ポイント: ラボ型では「社内にいるような」感覚でチームを確保できます。定例ミーティングを週次で設定し、コミュニケーション密度を高めることが重要です。
パターン3: フリーランス + AI Codingのハイブリッド
社員20名のサービス業では、月50万円のフリーランスエンジニア1名を確保し、社内スタッフがAIツールでプロトタイプを作成してエンジニアに改修を依頼する形を取りました。「考える・試す」を社内で担い、「実装・品質担保」を外部に任せることで、開発スピードを落とさずコストを抑えています。

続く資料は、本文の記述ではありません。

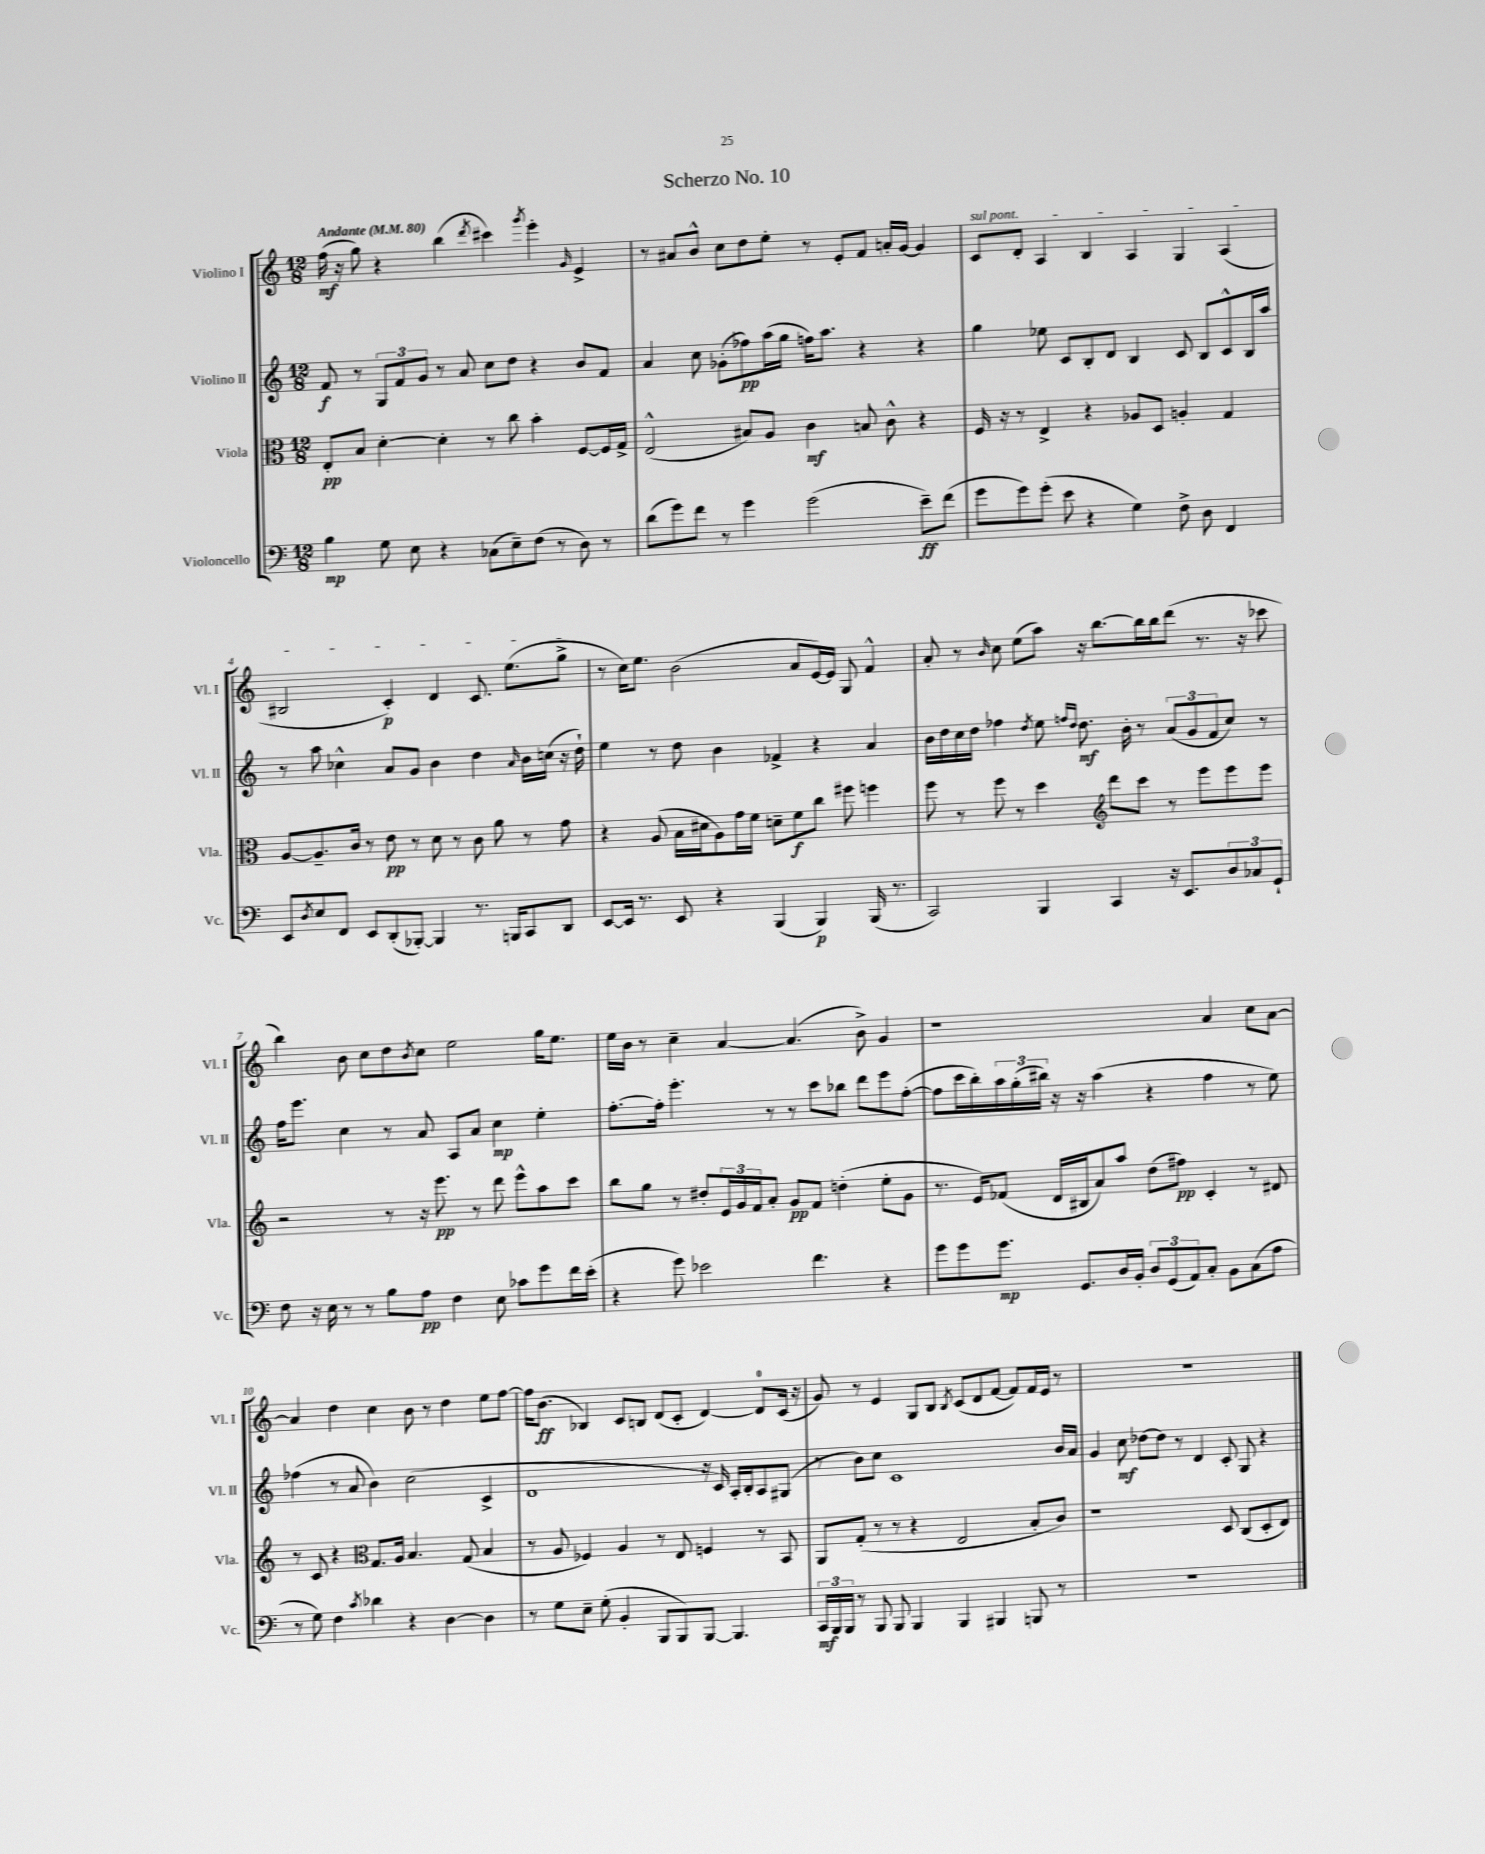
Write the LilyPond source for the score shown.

\header { title = "Scherzo No. 10" }
<<
\new StaffGroup <<
\new Staff = "s0" \with { instrumentName = "Violino I" shortInstrumentName = "Vl. I" } {
    \clef treble \key c \major \numericTimeSignature \time 12/8 \tempo "Andante" 4 = 80
    f''16\mf( r16 g''8) r4 b''4( \acciaccatura { d'''8 } cis'''4) \acciaccatura { g'''8 } e'''4-. \grace { g'16 } e'4-> |
    r8 ais'8 b'8-^ c''8 d''8 e''8-. r8 e'8-. f'8 a'16-. g'16~ g'4 |
    \once \override TextSpanner.bound-details.left.text = \markup { \italic "sul pont." } c'8\startTextSpan d'8-. a4 b4 a4 g4 a4( |
    bis2 c'4-.\p) d'4 c'8. e''8.( g''8->\stopTextSpan |
    r8 c''16) e''8. b'2( a'8 e'16~) e'16 g8 f'4-^ |
    a'8-. r8 \grace { b'16 } c''8 e''8( a''8) r16 b''8.~ b''16 b''16 d'''8( r8. r16 ces'''8 |
    b''4) b'8 c''8 d''8 \acciaccatura { b'8 } c''8 e''2 g''16 e''8. |
    e''16 b'16 r8 c''4-- a'4~ a'4.( b'8->) g'4 |
    r1 a'4 c''8 a'8~ |
    a'4 d''4 c''4 b'8 r8 d''4 e''8 f''8~ |
    f''16 b'8.\ff( bes4) c'8 b8 d'8( c'8-. d'4~) d'8-0 c'16( r16 |
    g'8) r8 e'4 g8 b8 \acciaccatura { b8 } c'8( d'8 f'8~ f'8) f'16 e'16 r8 |
    R1. \bar "|." |
}
\new Staff = "s1" \with { instrumentName = "Violino II" shortInstrumentName = "Vl. II" } {
    \clef treble \key c \major \numericTimeSignature \time 12/8
    f'8\f r8 \tuplet 3/2 { g8 f'8 g'8 } r8 a'8 c''8 d''8 r4 b'8 f'8 |
    a'4 c''8 ges'8-.( fes''8\pp) a''16( g''16 f''16) a''8. r4 r4 |
    g''4 ees''8 c'8 b8-. d'8 b4 c'8 b8 c'8-^ b16 a''16 |
    r8 a''8 ces''4-^ a'8 g'8 b'4 d''4 \grace { a'16 } b'16 c''16( r16 d''16-!) |
    e''4 r8 d''8 b'4 fes'4-> r4 a'4 |
    b'16 d''16 c''16 d''16 fes''4 \acciaccatura { d''8 } e''8 \grace { f''16 d''16 } d''8.\mf b'16-. r8 \tuplet 3/2 { a'8( g'8 f'8 } c''8) r8 |
    f''16 e'''8. c''4 r8 a'8 a8 a'8 c''4\mp e''4-. |
    f''8.~-. f''16-. e'''4.-. r8 r8 c'''8 bes''8 d'''8 e'''8 f''8~-.( |
    f''8 c'''16 b''16-.) \tuplet 3/2 { a''16 g''16-.( bis''16) } r16 r16 a''4( r4 f''4 r8 e''8) |
    fes''4( r8 a'8 b'4) c''2( c'4-> |
    d'1 r16 c'16) a16-. b16-. a8 gis8( |
    r8 b'8) c''8 c'1 b'16 a'16 |
    g'4 c''8\mf des''8~ des''8 r8 d'4 c'8-. g8 r4 \bar "|." |
}
\new Staff = "s2" \with { instrumentName = "Viola" shortInstrumentName = "Vla." } {
    \clef alto \key c \major \numericTimeSignature \time 12/8
    e8-.\pp b8 d'4~-. d'4-. r8 c''8 b'4-. f8~ f16 g16-> |
    e2-^( bis8) a8 c'4\mf b8 c'8-^ r4 |
    f16 r16 r8 e4-> r4 aes8 d8 a4-. g4 |
    a8~ a8.-- c'16 r8 e'8\pp r8 d'8 r8 c'8 a'8 r8 g'8 |
    r4 a8( b16 dis'16 a8) g'16 f'16 d'8-- f'8\f c''8 fis''8 f''4 |
    f''8 r8 f''8 r8 d''4 \clef treble d'''8 c'''8 r8 e'''8 e'''8 e'''8 |
    r2 r8 r16 e'''8.\pp r8 d'''8 e'''8-^ a''8 c'''8 |
    b''8 g''8 r8 dis''8-. \tuplet 3/2 { e'16 g'16 f'16 } a'8-. g'8\pp f'8 d''4-.( e''8-. g'8 |
    r8. e'16) fes'8( d'16 bis16 a'8) a''8 d''8( fis''8\pp) c'4-. r8 dis'8 |
    r8 c'8 r4 \clef alto g8. a16 b4. g8( b4 |
    r8 a8 fes4) a4 r8 e8 f4 r8 b,8 |
    a,8 g8-.( r8 r8 r4 e2 b8-. c'8) |
    r1 d8 c8( d8-. e8) \bar "|." |
}
\new Staff = "s3" \with { instrumentName = "Violoncello" shortInstrumentName = "Vc." } {
    \clef bass \key c \major \numericTimeSignature \time 12/8
    b4\mp g8 e8 r4 ces8( e8--) f8( r8 d8) r8 |
    d'8( g'8) f'8 r8 g'4 g'2( e'8--\ff) f'8( |
    g'8 g'8) g'8-.( e'8 r4 g4) f8-> d8 f,4 |
    e,8 \acciaccatura { d8 } e8 f,8 e,8 d,8-.( bes,,8~-.) bes,,4 r8. b,,16 c,8 d,8 |
    e,8~ e,16 r8. e,8 r4 b,,4( b,,4\p) b,,16( r8. |
    c,2) b,,4 c,4 r16 e,8. \tuplet 3/2 { d8 ces8 g,8-! } |
    f8 r16 e16 r8 r8 b8 a8\pp f4 e8 ces'8 g'8 f'16 e'16-.( |
    r4 g'8) ees'2 f'4. r4 |
    g'8 g'8 g'8.\mp g,8. d16 b,16-. \tuplet 3/2 { d8 g,8( a,8) } c8-. b,8 c8( a8 |
    r8 g8) f4 \acciaccatura { c'8 } des'4 r4 d4~ d4 |
    r8 g8 e8-- g8-.( b,4-. b,,8 b,,8) b,,8~ b,,4. |
    \tuplet 3/2 { c,16\mf b,,16 b,,16 } r8 b,,8 b,,8 b,,4 b,,4 bis,,4 b,,8 r8 |
    R1. \bar "|." |
}
>>
>>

ポイント: エンジニアとの協働がうまくいくには、社内側がある程度の技術リテラシーを持つことが助けになります。AIツールを使ってプロトタイプを作る練習から始めるのがおすすめです。
自社に合った選択肢を選ぶ判断フローチャート
以下の4つの質問に答えると、自社に合う選択肢が絞れます。
【質問1】開発を始めるまでの余裕はありますか?
A. 3ヶ月以上待てる → 【質問2】へ
B. 1〜2ヶ月以内に始めたい → フリーランス活用 または 開発会社外注
C. 今すぐ始めたい → ノーコード/ローコード または AI Coding支援
【質問2】月あたりの開発予算はどのくらいですか?
A. 50万円以上確保できる → 【質問3】へ
B. 20〜50万円 → オフショア開発 または 開発会社外注(小規模)
C. 20万円未満 → ノーコード/ローコード または リスキリング
【質問3】開発したいシステムの複雑さは?
A. 複雑(多機能・大規模・セキュリティ要件高い) → 開発会社外注 または オフショア開発
B. 中程度(業務アプリ・Webサービス) → フリーランス活用 または 開発会社外注
C. シンプル(業務効率化・社内ツール) → ノーコード/ローコード または AI Coding支援
【質問4】中長期的に内製化(社内にノウハウを持つ)したいですか?
はい → 正社員採用を並行して進める または リスキリングを組み合わせる
いいえ → 外注・フリーランスのみで対応
まず試すおすすめの組み合わせ:
- 予算が限られており急ぎ: ノーコードツールでできる範囲を試す → できない部分を開発会社に相談
- 中規模以上の開発: 開発会社(準委任 or ラボ型)に要件定義から相談
- コストを最大限抑えたい: オフショア開発会社に相見積もりを取る
- 将来の内製化を見据える: フリーランス活用しながら正社員採用を並行して進める
まとめ——開発リソース確保は「採用」だけではない
IT人材不足が深刻化する2026年、「エンジニアが採用できないから開発が進まない」という状況を打開するためには、採用以外の7つの選択肢を知ることが第一歩です。
本記事でご紹介した選択肢をおさらいします。
- 正社員エンジニア採用 — 中長期の安定基盤
- 業務委託・フリーランス活用 — 即戦力の柔軟調達
- 開発会社への外注(請負/準委任/ラボ型)— 丸投げできる頼もしいパートナー
- オフショア開発 — コスト重視の大規模開発に
- ノーコード・ローコードツール活用 — 非エンジニアでも動ける即効手段
- AI Coding支援(バイブコーディング)— 2026年の現実的な新選択肢
- 社内人材のリスキリング — 中長期の内製化投資
それぞれの選択肢に得意・不得意があります。「自社の規模・予算・スピード感・複雑さ」の4軸で自分の状況を整理し、本記事の比較表と判断フローチャートを参考に、最初の一手を決めてみてください。